Ja zaś, wolnym krokiem podszedłem do miejsca, w którym znajdował się stół, wysuwając rękę, by dotknąć jego kantu. Oczywiście bardzo dobrze znałem rozkład domu, więc nie potrzebowałem żadnej pomocy.

 W końcu usiadłem i zacząłem jeść. Jak zwykle, smakowało bardzo dobrze.

- Kurcze, Taehyung, muszę już iść do pracy, bo się spóźnię - powiedział nagle Yoongi, a potem przeszedł obok mnie.
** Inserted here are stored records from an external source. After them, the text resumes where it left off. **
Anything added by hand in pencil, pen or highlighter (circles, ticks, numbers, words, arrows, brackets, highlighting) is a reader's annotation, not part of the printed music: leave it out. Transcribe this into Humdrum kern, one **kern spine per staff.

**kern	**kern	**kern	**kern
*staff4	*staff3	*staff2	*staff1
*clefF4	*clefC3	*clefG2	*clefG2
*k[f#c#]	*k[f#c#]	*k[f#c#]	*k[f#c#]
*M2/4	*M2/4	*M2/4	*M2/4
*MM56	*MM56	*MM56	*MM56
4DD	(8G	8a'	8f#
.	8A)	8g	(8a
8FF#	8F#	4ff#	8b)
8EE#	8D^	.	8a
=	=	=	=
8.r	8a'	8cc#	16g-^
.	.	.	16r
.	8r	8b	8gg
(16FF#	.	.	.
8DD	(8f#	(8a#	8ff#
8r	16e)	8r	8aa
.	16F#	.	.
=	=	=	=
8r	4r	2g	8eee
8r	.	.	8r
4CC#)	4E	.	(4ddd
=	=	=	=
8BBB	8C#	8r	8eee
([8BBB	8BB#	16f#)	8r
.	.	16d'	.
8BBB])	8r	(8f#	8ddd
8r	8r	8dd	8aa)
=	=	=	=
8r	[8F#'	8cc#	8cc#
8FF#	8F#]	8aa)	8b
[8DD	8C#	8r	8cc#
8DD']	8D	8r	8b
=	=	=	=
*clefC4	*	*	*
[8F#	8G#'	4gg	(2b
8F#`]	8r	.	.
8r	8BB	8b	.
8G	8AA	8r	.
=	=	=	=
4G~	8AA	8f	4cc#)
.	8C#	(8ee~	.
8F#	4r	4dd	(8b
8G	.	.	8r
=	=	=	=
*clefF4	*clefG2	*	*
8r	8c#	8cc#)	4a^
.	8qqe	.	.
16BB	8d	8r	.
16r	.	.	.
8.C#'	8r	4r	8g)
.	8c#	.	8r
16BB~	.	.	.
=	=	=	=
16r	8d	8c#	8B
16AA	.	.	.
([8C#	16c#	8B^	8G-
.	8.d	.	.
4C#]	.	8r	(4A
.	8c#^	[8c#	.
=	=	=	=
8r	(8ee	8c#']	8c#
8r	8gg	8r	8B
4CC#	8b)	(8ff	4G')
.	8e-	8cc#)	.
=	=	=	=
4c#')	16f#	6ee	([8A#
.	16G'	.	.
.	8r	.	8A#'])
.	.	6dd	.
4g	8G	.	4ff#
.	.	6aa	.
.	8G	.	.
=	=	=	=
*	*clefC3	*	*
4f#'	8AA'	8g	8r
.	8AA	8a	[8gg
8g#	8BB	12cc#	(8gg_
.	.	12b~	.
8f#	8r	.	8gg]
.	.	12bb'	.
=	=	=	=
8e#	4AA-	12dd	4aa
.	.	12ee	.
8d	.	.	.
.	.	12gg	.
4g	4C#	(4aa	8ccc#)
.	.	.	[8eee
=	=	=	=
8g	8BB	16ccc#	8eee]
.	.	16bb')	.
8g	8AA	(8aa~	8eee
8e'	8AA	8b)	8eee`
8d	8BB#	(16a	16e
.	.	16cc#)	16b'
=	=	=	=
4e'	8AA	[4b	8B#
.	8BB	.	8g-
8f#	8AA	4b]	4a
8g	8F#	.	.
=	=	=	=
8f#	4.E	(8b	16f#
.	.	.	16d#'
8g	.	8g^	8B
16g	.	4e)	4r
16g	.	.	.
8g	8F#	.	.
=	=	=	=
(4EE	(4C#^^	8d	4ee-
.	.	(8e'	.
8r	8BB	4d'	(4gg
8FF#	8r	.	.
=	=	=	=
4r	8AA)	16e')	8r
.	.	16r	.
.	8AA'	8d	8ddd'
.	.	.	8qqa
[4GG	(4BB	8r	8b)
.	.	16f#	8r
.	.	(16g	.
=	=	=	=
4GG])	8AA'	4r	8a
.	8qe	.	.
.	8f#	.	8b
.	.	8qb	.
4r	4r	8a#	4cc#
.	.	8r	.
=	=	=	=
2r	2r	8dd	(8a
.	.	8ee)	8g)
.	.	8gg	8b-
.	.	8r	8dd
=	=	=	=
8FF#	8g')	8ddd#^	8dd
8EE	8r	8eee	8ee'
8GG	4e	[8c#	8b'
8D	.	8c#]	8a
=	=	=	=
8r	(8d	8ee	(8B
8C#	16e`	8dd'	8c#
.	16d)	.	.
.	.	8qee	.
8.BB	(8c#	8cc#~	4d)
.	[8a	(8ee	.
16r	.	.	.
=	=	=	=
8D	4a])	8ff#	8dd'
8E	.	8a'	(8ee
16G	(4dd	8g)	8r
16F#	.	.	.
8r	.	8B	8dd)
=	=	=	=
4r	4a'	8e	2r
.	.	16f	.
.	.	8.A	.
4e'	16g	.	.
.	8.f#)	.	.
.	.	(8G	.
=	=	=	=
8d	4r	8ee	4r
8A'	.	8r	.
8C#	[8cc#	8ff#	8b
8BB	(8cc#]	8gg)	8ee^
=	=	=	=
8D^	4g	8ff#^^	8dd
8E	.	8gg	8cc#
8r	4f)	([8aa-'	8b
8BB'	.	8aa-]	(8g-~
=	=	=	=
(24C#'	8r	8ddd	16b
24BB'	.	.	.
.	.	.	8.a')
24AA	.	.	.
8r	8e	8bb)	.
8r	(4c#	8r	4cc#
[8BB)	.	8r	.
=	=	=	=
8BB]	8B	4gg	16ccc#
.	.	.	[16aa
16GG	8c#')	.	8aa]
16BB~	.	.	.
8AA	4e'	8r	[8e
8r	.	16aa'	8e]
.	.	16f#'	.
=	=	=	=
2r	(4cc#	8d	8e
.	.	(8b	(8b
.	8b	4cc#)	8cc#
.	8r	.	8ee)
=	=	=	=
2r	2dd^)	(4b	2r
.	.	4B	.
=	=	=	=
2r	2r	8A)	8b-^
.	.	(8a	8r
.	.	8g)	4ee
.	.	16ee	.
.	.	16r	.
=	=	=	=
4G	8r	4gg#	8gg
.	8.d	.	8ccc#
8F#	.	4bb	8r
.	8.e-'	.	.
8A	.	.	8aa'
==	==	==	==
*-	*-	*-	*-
Usłyszałem szelest z drugiego pokoju, jakby zaczął ubierać buty - Wyniesiesz później śmieci, jak zjesz? Ja wychodzę drugim wyjściem i teraz naprawdę muszę już lecieć...

- Jasne - odparłem, kiwając głową.

- Dziękuję - odpowiedział, a potem dosłyszałem jego kroki, w stronę tylnego wyjścia - To cześć! Trzymaj się!

- Pa! - odkrzyknąłem za nim, gdy ten już zamykał drzwi - Miłego dnia!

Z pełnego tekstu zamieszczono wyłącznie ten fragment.